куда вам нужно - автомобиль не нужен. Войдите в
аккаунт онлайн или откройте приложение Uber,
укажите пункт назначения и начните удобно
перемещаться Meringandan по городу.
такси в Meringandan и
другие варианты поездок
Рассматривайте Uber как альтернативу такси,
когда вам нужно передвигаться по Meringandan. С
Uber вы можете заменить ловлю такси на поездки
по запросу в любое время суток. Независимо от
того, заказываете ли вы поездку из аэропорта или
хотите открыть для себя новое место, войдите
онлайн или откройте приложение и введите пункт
+++
PROMPT:
Restate the whole of the material exactly.

YOUR SOLUTION:
куда вам нужно - автомобиль не нужен. Войдите в
аккаунт онлайн или откройте приложение Uber,
укажите пункт назначения и начните удобно
перемещаться Meringandan по городу.
такси в Meringandan и
другие варианты поездок
Рассматривайте Uber как альтернативу такси,
когда вам нужно передвигаться по Meringandan. С
Uber вы можете заменить ловлю такси на поездки
по запросу в любое время суток. Независимо от
того, заказываете ли вы поездку из аэропорта или
хотите открыть для себя новое место, войдите
онлайн или откройте приложение и введите пункт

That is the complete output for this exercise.